I knew it was time to close my practice.  My thumbs and wrists were always tender and painful. My neck was like a block of cement. I was feeling resentful too. I felt underutilized. Nobody seemed to care what I could really do. I felt used. Rub my back while I fiddle with my cell phone.

I hate cell phones in the treatment room. I get it. If you have small children who are with your eighty year old grandmother and you won’t relax if she can’t reach you, fine. But I wholeheartedly resent texting, Facebooking, e-mailing, and chatting with a friend. It’s one hour, maybe 90 minutes of your life. Can you live without your phone? I also find it insulting. It takes away from what I am doing which is to give the client my full attention. Mindfulness please.

I love a good massage as much as the next person.  I found an awesome therapist while visiting Portland and I was sad that it would be a one-time visit.  She was good.  I appreciated her skill level, intuition, and presence.  It made me remember what I love about a good treatment.  I also remembered the problem with massage, and that’s where expectation comes in.

I understand that people want the most bang for their buck, but it’s helpful to remember that the therapist has a very short period of time to accomplish the sometimes long list of expectations:  My feet are killing me, my back too.  I must have slept funny because my neck hurts.  I would like a full-body, but spend extra time on the worst parts and if you can do some energy work that would be nice too. Oh, and I’m going to hold my cell phone or keep it under my shoulder or hip so it can be in your way the whole time.

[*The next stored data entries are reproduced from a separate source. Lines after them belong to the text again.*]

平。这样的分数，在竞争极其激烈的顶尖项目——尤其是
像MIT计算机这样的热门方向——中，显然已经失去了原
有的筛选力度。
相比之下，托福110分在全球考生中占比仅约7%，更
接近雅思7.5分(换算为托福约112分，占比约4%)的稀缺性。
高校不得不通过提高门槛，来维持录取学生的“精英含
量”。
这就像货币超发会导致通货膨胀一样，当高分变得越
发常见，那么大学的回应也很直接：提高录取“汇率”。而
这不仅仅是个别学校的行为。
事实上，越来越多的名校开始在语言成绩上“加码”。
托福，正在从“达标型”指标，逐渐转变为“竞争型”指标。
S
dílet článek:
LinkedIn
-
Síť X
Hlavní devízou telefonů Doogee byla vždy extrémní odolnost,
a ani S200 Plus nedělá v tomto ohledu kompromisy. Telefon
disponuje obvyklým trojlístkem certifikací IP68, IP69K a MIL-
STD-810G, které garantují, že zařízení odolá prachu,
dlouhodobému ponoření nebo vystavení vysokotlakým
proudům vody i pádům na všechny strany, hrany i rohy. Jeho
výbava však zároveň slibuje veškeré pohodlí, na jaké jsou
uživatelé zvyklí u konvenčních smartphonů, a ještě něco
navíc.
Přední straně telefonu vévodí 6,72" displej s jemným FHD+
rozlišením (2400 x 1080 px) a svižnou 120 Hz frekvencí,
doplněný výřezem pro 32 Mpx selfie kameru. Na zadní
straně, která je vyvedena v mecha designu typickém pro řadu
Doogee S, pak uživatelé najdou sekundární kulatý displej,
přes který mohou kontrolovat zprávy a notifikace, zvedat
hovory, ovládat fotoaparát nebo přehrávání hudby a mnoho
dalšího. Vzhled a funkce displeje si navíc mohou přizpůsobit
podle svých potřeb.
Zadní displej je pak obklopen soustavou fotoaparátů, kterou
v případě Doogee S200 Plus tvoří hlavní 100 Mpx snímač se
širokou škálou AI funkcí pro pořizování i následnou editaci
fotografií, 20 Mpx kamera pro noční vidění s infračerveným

I can’t tell you how many times I said, “I’m not Jesus, but I will do my best.”  And about the cell phone; I’ve tried.  I’ve asked people to silence their phone, leave it in their vehicle, or shut it off.  I even posted a sign for awhile, but to no avail.  I gave up. If you want to ruin your treatment, and frustrate your therapist that’s up to you. When I’m on the table I want to be fully present in that blissful moment, soaking up healing like nobody’s business.

Please don’t burn up your therapist with expectations and rude behavior. Respect their time and energy before they quit because of the problems with massage.